Task description: Restate the records below word for word, and omit the images they hold.

============

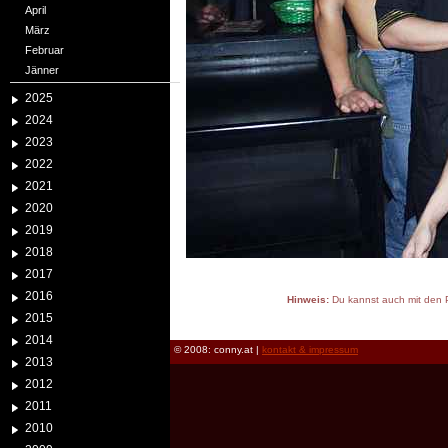
April
März
Februar
Jänner
2025
2024
2023
2022
2021
2020
2019
2018
2017
2016
Hinweis:
Du kannst auch mit den P
2015
reload
2014
© 2008: conny.at |
kontakt & impressum
2013
2012
2011
2010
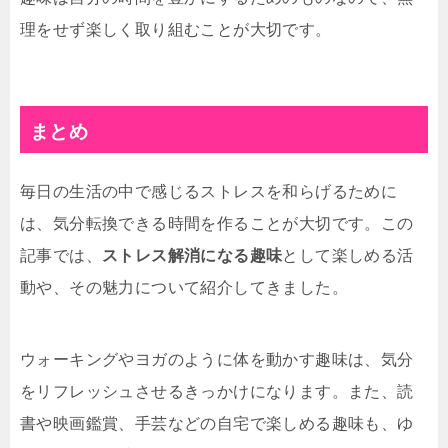
理をせず楽しく取り組むことが大切です。
まとめ
毎日の生活の中で感じるストレスを和らげるために
は、気分転換できる時間を作ることが大切です。この
記事では、
ストレス解消になる趣味
として楽しめる活
動や、その魅力について紹介してきました。
ウォーキングやヨガのように体を動かす趣味は、気分
をリフレッシュさせるきっかけになります。また、読
書や映画鑑賞、手芸などの自宅で楽しめる趣味も、ゆ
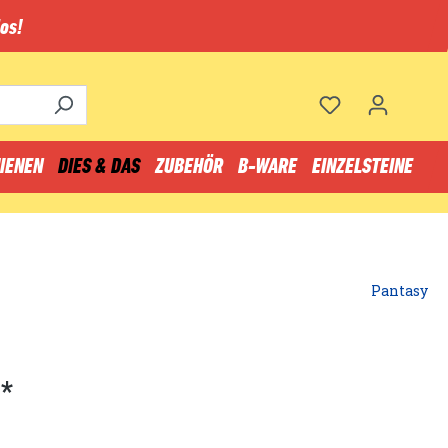
os!
IENEN
DIES & DAS
ZUBEHÖR
B-WARE
EINZELSTEINE
Pantasy
*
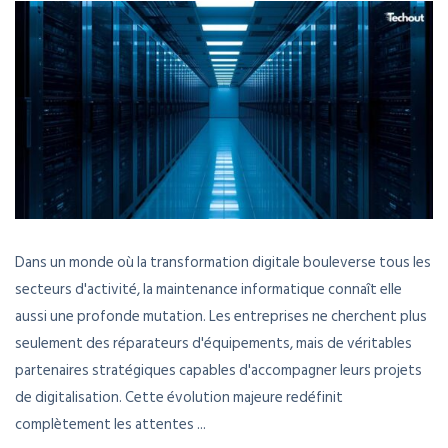
Dans un monde où la transformation digitale bouleverse tous les
secteurs d'activité, la maintenance informatique connaît elle
aussi une profonde mutation. Les entreprises ne cherchent plus
seulement des réparateurs d'équipements, mais de véritables
partenaires stratégiques capables d'accompagner leurs projets
de digitalisation. Cette évolution majeure redéfinit
complètement les attentes ...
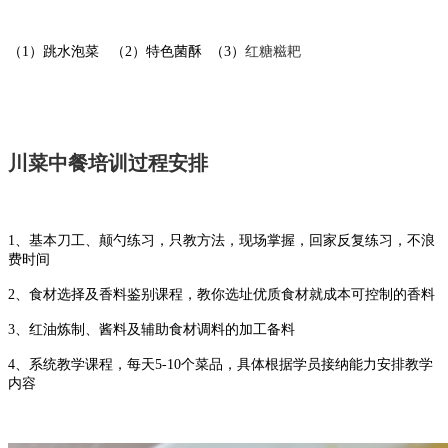
（1）跳水泡菜 （2）特色菌酥 （3）
红糖糍耙
川菜中餐培训过程安排
1、基本刀工、颠勺练习，只教方法，现场掌握，回家反复练习，不浪
费时间
2、食材选择及香料鉴别课程，教你选址优质食材就成本可控制的香料
3、红油炼制、酱料及辅助食材调料的加工备料
4、系统教学课程，每天5-10个菜品，具体根据学员接纳能力安排教学
内容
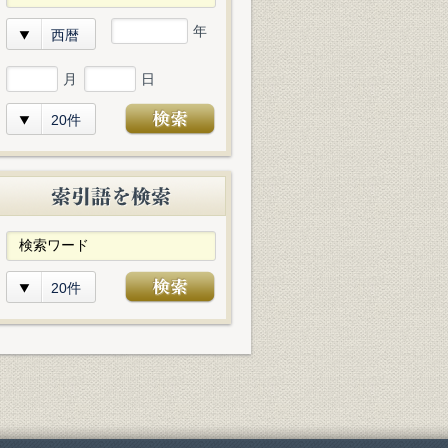
年
西暦
月
日
20件
20件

============

Written reply:
April
März
Februar
Jänner
2025
2024
2023
2022
2021
2020
2019
2018
2017
2016
Hinweis:
Du kannst auch mit den P
2015
reload
2014
© 2008: conny.at |
kontakt & impressum
2013
2012
2011
2010
理をせず楽しく取り組むことが大切です。
まとめ
毎日の生活の中で感じるストレスを和らげるために
は、気分転換できる時間を作ることが大切です。この
記事では、
ストレス解消になる趣味
として楽しめる活
動や、その魅力について紹介してきました。
ウォーキングやヨガのように体を動かす趣味は、気分
をリフレッシュさせるきっかけになります。また、読
書や映画鑑賞、手芸などの自宅で楽しめる趣味も、ゆ
os!
IENEN
DIES & DAS
ZUBEHÖR
B-WARE
EINZELSTEINE
Pantasy
*
Dans un monde où la transformation digitale bouleverse tous les
secteurs d'activité, la maintenance informatique connaît elle
aussi une profonde mutation. Les entreprises ne cherchent plus
seulement des réparateurs d'équipements, mais de véritables
partenaires stratégiques capables d'accompagner leurs projets
de digitalisation. Cette évolution majeure redéfinit
complètement les attentes ...
（1）跳水泡菜 （2）特色菌酥 （3）
红糖糍耙
川菜中餐培训过程安排
1、基本刀工、颠勺练习，只教方法，现场掌握，回家反复练习，不浪
费时间
2、食材选择及香料鉴别课程，教你选址优质食材就成本可控制的香料
3、红油炼制、酱料及辅助食材调料的加工备料
4、系统教学课程，每天5-10个菜品，具体根据学员接纳能力安排教学
内容
年
西暦
月
日
20件
20件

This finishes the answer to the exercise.